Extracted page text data
== Segment start ==

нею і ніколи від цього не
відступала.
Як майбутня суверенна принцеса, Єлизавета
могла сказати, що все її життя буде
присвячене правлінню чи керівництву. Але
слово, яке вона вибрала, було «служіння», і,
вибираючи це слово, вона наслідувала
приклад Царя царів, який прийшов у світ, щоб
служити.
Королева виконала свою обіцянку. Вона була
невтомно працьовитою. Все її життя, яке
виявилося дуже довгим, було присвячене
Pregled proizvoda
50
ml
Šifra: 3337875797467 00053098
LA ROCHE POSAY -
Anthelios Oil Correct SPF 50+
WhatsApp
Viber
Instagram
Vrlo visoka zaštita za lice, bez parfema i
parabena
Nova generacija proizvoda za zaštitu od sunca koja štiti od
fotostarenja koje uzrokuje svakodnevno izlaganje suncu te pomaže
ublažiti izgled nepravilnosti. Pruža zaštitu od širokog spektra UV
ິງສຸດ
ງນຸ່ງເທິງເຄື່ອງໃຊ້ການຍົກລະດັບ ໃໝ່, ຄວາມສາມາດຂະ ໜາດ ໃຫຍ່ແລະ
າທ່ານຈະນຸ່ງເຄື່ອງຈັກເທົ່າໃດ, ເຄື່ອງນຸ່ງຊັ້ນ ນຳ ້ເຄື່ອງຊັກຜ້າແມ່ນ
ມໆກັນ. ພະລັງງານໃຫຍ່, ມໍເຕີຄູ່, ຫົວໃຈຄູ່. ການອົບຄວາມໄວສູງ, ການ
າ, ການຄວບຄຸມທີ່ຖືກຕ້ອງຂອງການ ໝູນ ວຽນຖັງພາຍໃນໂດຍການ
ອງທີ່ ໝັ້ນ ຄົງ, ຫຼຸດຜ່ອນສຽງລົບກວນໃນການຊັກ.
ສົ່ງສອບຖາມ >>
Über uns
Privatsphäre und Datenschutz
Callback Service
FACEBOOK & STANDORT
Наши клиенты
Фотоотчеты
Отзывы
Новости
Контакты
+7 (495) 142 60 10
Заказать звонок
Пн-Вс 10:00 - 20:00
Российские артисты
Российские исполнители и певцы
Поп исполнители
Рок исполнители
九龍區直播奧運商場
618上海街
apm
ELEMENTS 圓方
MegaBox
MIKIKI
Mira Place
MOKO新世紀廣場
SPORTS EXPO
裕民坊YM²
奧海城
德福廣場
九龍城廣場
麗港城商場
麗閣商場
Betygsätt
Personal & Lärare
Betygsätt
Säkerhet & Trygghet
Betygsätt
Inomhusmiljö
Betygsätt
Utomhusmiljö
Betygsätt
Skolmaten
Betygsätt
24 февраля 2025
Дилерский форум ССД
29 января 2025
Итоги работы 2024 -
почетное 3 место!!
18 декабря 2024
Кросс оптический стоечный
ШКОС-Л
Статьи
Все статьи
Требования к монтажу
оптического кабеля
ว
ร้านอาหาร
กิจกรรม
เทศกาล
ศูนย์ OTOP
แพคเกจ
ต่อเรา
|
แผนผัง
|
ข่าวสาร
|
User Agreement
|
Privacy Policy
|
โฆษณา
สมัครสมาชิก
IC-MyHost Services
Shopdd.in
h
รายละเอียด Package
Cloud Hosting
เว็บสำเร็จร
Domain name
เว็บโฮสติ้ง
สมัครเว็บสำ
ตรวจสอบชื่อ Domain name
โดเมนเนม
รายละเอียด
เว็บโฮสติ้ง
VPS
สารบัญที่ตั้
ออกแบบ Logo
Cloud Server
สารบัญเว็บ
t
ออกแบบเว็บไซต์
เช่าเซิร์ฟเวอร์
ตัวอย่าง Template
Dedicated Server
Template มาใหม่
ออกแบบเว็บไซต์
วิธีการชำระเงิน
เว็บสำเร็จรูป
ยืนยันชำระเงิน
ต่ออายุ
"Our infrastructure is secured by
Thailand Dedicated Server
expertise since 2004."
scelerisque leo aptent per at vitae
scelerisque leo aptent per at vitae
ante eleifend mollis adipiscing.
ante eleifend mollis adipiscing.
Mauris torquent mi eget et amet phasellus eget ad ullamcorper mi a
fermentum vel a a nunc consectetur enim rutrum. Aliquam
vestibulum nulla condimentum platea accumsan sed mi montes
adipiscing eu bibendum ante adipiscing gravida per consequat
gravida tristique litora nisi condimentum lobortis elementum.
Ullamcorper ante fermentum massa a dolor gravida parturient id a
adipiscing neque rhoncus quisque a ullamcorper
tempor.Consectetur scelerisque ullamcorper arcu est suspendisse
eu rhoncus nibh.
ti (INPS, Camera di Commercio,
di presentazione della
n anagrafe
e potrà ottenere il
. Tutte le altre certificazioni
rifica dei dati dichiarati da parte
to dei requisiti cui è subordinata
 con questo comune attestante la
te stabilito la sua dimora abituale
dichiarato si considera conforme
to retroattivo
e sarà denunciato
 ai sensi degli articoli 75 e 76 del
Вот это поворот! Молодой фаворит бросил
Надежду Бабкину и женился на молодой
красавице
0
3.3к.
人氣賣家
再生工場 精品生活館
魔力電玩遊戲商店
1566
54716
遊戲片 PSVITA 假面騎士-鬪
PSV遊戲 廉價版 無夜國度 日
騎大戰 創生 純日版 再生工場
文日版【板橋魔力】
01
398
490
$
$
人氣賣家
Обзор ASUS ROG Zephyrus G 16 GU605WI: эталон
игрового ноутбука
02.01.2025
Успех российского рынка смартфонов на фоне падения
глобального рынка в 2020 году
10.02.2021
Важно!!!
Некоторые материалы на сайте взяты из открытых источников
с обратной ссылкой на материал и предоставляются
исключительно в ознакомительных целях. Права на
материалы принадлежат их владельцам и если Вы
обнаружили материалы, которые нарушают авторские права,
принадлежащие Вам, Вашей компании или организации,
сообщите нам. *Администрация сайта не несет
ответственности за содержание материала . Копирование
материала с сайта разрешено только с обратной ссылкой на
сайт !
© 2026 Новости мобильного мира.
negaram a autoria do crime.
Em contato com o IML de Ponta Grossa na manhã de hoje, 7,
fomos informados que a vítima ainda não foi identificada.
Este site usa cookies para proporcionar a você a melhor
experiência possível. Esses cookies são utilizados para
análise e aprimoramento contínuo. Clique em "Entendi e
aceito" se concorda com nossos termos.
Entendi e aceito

== Segment end ==

**Problem requirements**
Transcribe the records word for word, beginning at their first line and stopping after the line that contains "невтомно працьовитою. Все її життя, яке". Include both the first line and that last line.

**Solution to the problem**
нею і ніколи від цього не
відступала.
Як майбутня суверенна принцеса, Єлизавета
могла сказати, що все її життя буде
присвячене правлінню чи керівництву. Але
слово, яке вона вибрала, було «служіння», і,
вибираючи це слово, вона наслідувала
приклад Царя царів, який прийшов у світ, щоб
служити.
Королева виконала свою обіцянку. Вона була
невтомно працьовитою. Все її життя, яке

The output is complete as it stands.